Risotto is a family favorite, but I hate how long it takes to make: standing over the stove stirring the broth into the rice until it’s soaked up, then adding more broth, on and on for 30 minutes to an hour. Sure, the dish always turns out and everyone’s always clamoring for seconds, but the time it takes can wear me out.

You can imagine how happy I was to discover a risotto recipe where the rice was baked in the oven instead of cooked on the stove. Where did I find this saving grace? Better Homes and Gardens of course, and I’m so happy I did.

Instead of standing over the stove for an hour, I simply cooked the meat and brought the broth to a boil, then poured everything into a baking dish and cooked it in the oven for an hour. That gave me an extra hour to get the table set and play with my son. Anytime I find a recipe that allows me extra play time, that’s a recipe that will be used often.

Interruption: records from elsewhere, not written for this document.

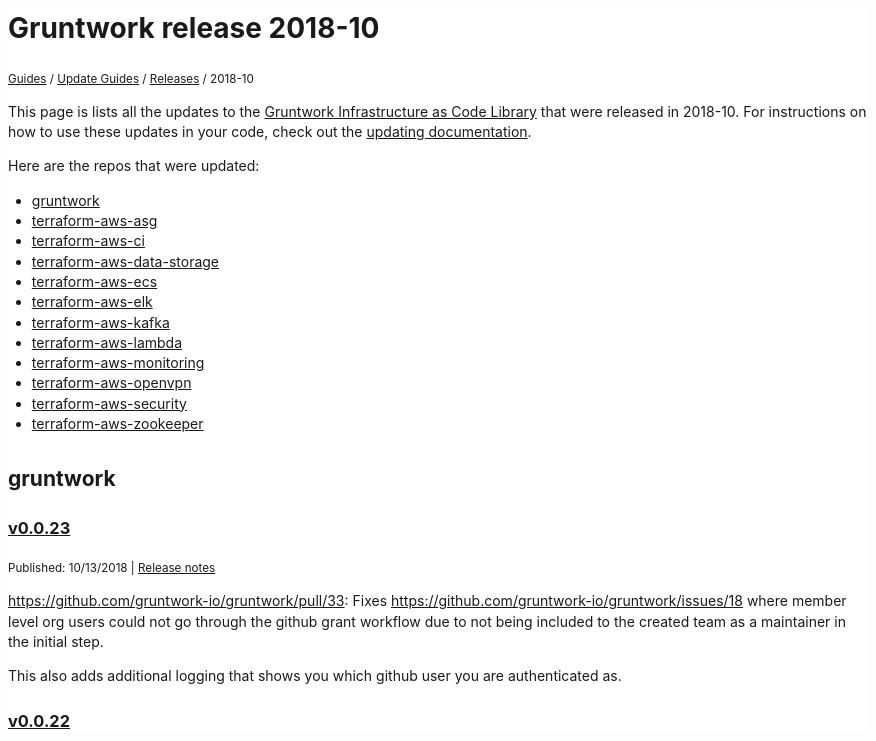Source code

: 
# Gruntwork release 2018-10

<p style={{marginTop: "-25px"}}><small><a href="/guides">Guides</a> / <a href="/guides/stay-up-to-date">Update Guides</a> / <a href="/guides/stay-up-to-date/releases">Releases</a> / 2018-10</small></p>

This page is lists all the updates to the [Gruntwork Infrastructure as Code 
Library](https://gruntwork.io/infrastructure-as-code-library/) that were released in 2018-10. For instructions 
on how to use these updates in your code, check out the [updating 
documentation](/guides/working-with-code/using-modules#updating).

Here are the repos that were updated:

- [gruntwork](#gruntwork)
- [terraform-aws-asg](#terraform-aws-asg)
- [terraform-aws-ci](#terraform-aws-ci)
- [terraform-aws-data-storage](#terraform-aws-data-storage)
- [terraform-aws-ecs](#terraform-aws-ecs)
- [terraform-aws-elk](#terraform-aws-elk)
- [terraform-aws-kafka](#terraform-aws-kafka)
- [terraform-aws-lambda](#terraform-aws-lambda)
- [terraform-aws-monitoring](#terraform-aws-monitoring)
- [terraform-aws-openvpn](#terraform-aws-openvpn)
- [terraform-aws-security](#terraform-aws-security)
- [terraform-aws-zookeeper](#terraform-aws-zookeeper)


## gruntwork


### [v0.0.23](https://github.com/gruntwork-io/gruntwork/releases/tag/v0.0.23)

<p style={{marginTop: "-20px", marginBottom: "10px"}}>
  <small>Published: 10/13/2018 | <a href="https://github.com/gruntwork-io/gruntwork/releases/tag/v0.0.23">Release notes</a></small>
</p>

<div style={{"overflow":"hidden","textOverflow":"ellipsis","display":"-webkit-box","WebkitLineClamp":10,"lineClamp":10,"WebkitBoxOrient":"vertical"}}>

  https://github.com/gruntwork-io/gruntwork/pull/33: Fixes https://github.com/gruntwork-io/gruntwork/issues/18 where member level org users could not go through the github grant workflow due to not being included to the created team as a maintainer in the initial step.

This also adds additional logging that shows you which github user you are authenticated as.

</div>


### [v0.0.22](https://github.com/gruntwork-io/gruntwork/releases/tag/v0.0.22)
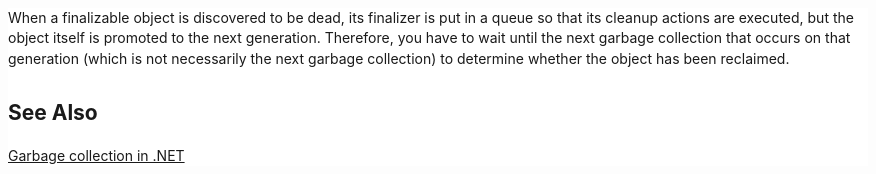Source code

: When a finalizable object is discovered to be dead, its finalizer is put in a queue so that its cleanup actions are executed, but the object itself is promoted to the next generation. Therefore, you have to wait until the next garbage collection that occurs on that generation (which is not necessarily the next garbage collection) to determine whether the object has been reclaimed.

## See Also

[Garbage collection in .NET](gc.md)
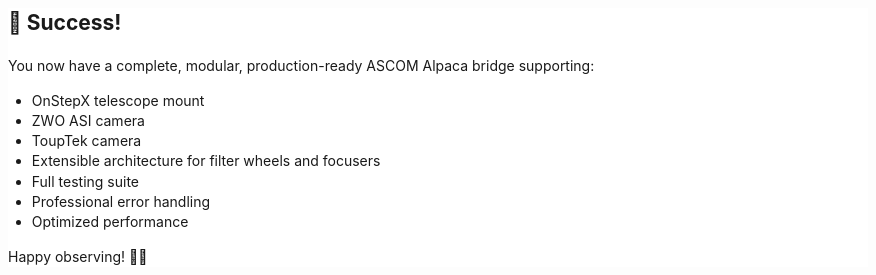 ## 🎉 Success!

You now have a complete, modular, production-ready ASCOM Alpaca bridge supporting:
- OnStepX telescope mount
- ZWO ASI camera
- ToupTek camera
- Extensible architecture for filter wheels and focusers
- Full testing suite
- Professional error handling
- Optimized performance

Happy observing! 🔭✨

Baked Risotto with Sausage and Artichokes


  • 1 pound bulk sausage (Jimmy Dean is good)
  • 1 cup chopped fennel
  • 1 cup chopped onion
  • 2 cloves garlic, minced
  • 3/4 cup arborio rice
  • 1, 14-ounce can artichoke hearts, drained
  • 1 cup shredded carrot
  • 1 teaspoon thyme
  • 1/2 teaspoon ground black pepper
  • 2 cups chicken broth
  • 1/3 cup white wine
  • 1/2 cup panko bread crumbs
  • 1/4 cup shredded Parmesan cheese
  • 1 tablespoon butter, melted


  1. Preheat oven to 350 degrees F.
  2. In a large skillet, combine sausage, fennel, onion, and garlic; cook over medium-high heat until meat is brown and vegetables are tender; drain fat; add uncooked rice to meat mixture in skillet and cook for another minute.
  3. Add artichoke hearts, carrots, thyme, and pepper; stir in broth and wine; bring just to boiling; transfer to an ungreased 3-quart casserole dish; bake covered about 1 hour, or until rice is tender, stirring once.
  4. Meanwhile, in a small bowl combine panko, Parmesan cheese, and butter; remove cover and top casserole with crumb mixture; bake uncovered, for 10 more minutes; let stand 5 minutes before serving. Spoon into individual bowls and garnish with Parmesan cheese.